[Collected data]
= = = =

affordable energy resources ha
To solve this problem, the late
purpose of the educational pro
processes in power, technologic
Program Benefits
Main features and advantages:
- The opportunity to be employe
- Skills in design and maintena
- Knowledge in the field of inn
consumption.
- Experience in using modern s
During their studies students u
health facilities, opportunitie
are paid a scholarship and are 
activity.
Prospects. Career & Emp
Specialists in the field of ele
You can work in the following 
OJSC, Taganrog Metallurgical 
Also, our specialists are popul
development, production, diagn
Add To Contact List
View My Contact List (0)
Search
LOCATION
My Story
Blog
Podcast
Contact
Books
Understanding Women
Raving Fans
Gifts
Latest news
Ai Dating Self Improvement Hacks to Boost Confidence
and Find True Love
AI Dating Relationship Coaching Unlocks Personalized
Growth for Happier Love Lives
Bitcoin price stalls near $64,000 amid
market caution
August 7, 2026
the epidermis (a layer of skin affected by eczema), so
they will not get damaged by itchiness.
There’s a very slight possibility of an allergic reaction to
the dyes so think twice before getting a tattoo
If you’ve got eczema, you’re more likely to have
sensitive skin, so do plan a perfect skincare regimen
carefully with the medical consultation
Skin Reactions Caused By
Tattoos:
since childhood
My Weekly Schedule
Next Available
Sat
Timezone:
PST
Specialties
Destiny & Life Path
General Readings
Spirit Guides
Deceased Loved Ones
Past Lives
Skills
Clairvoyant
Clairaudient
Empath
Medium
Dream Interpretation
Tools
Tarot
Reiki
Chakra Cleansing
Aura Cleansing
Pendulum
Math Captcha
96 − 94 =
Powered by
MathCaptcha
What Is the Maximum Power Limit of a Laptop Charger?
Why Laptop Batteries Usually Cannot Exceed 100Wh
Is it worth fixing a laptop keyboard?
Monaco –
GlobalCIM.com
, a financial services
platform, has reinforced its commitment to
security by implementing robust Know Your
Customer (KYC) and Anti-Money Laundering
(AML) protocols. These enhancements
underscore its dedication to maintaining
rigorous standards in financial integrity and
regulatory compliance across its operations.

= = = =

Using the records above, report the count of lines holding "Contact" and nothing else.

3